# Extract
-*-

Assembly of the full-length cDNA clone of a European-like PRRSV isolate, SD01-08. In the top scheme, the organization of the viral genome is shown, as are the positions of the unique restriction enzyme sites used for cloning purposes. The numbers 1A, 1B, and 2 through 7 indicate the PRRSV open reading frames. 5′ indicates the 5′ leader, and 3′ indicates the 3′ nontranslated region. The complete viral genome is divided into nine fragments (fragments a to i) flanked by unique restriction enzyme sites, represented by the horizontal lines. As shown in the bottom scheme, these fragments were individually cloned into the pACYC177 vector in alphabetical order. Prior to viral genome assembly, pACYC177 was prepared by inserting a stuffer fragment containing all of the matched restriction sites shown in the top scheme.

FIG. 2.

-*-

# Extracted records
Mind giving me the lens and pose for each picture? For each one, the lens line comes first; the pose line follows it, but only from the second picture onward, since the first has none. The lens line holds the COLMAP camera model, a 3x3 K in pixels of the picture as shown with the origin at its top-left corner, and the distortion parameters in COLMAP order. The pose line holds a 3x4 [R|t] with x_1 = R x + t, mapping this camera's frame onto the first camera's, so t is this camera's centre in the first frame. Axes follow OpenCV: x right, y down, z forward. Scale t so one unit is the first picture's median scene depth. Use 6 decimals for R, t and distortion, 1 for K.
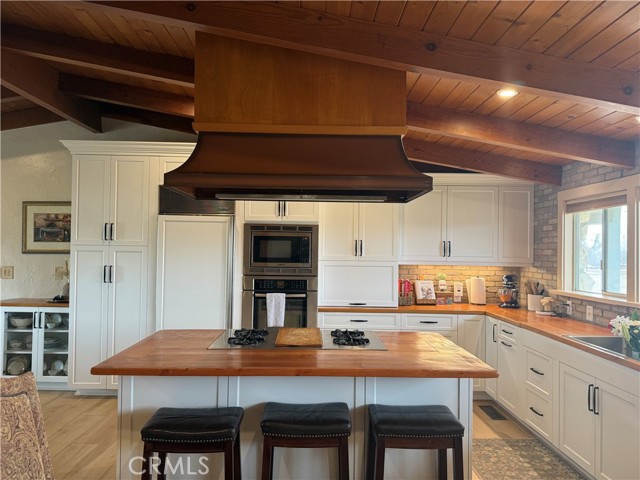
lens RADIAL K [[448.8, 0, 317.6], [0, 448.8, 242.0], [0, 0, 1]] dist [0.052994, -0.079286]
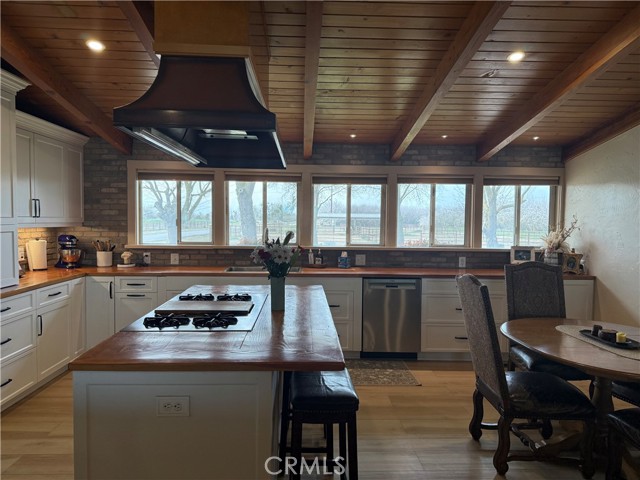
lens RADIAL K [[448.8, 0, 317.6], [0, 448.8, 242.0], [0, 0, 1]] dist [0.052994, -0.079286]
pose [[-0.021805, -0.065397, 0.997621, -0.627182], [-0.028949, 0.997481, 0.064755, 0.008658], [-0.999343, -0.027468, -0.023644, 0.527767]]
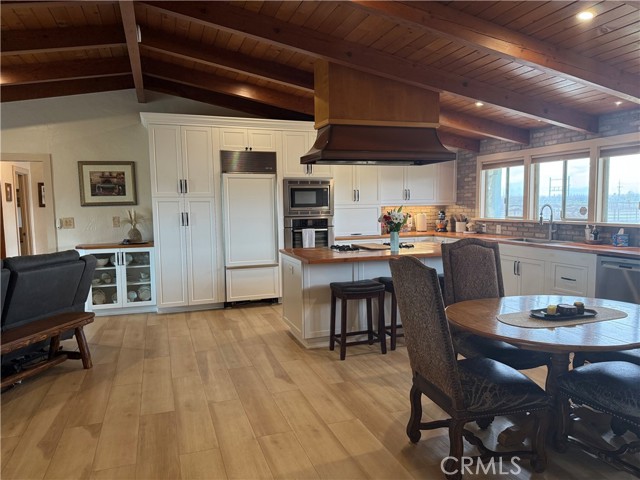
lens RADIAL K [[446.7, 0, 318.6], [0, 446.7, 244.4], [0, 0, 1]] dist [0.121190, -0.184730]
pose [[0.948858, -0.056431, 0.310620, -0.502171], [0.022422, 0.993456, 0.111990, 0.005738], [-0.314907, -0.099298, 0.943914, -0.355869]]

-*-

# Task requirements
**1.** According to the caption on the SD01-08 cDNA clone, into how many fragments is the complete viral genome divided?
**2.** Pick up the caption on the SD01-08 cDNA clone and continue it from its last line.

# Results for the exercise
**1.** Nine fragments, labeled a to i.

**2.**
Rescue and passage of cloned North American type 1 virus SD01-08. (A) BHK-21C cells were transfected with in vitro-transcribed RNA from the full-length cDNA clone. (B, C, and D) MARC-145 cells were infected with cloned virus rescued from BHK. Cells were fixed and stained with PRRSV-specific MAbs at 48 h posttransfection (or postinfection): (A) anti-N MAb SDOW17, (B) anti-Nsp2 MAb ES3-4 58-46 (type 1 PRRSV specific), (C) anti-N MAb SDOW17, and (D) anti-N MAb MR39 (type 2 PRRSV specific). (E and F) PAMs were infected with parental virus (E) and cloned virus (F) and stained with anti-N MAb SDOW17.

FIG. 3.

Growth kinetics of cloned virus, parental virus, and GFP-expressing virus. MARC-145 cells were infected with each virus at an MOI of 0.1. At 6, 12, 24, 36, 48, 60, and 72 hpi, cells were harvested and the virus titers were determined by IFA on MARC-145 cells.

FIG. 4.

Differentiation between cloned virus and parental virus SD01-08. A ScaI restriction enzyme site was introduced in the full-length cDNA clone for distinguishing cloned virus from parental virus.

FIG. 5.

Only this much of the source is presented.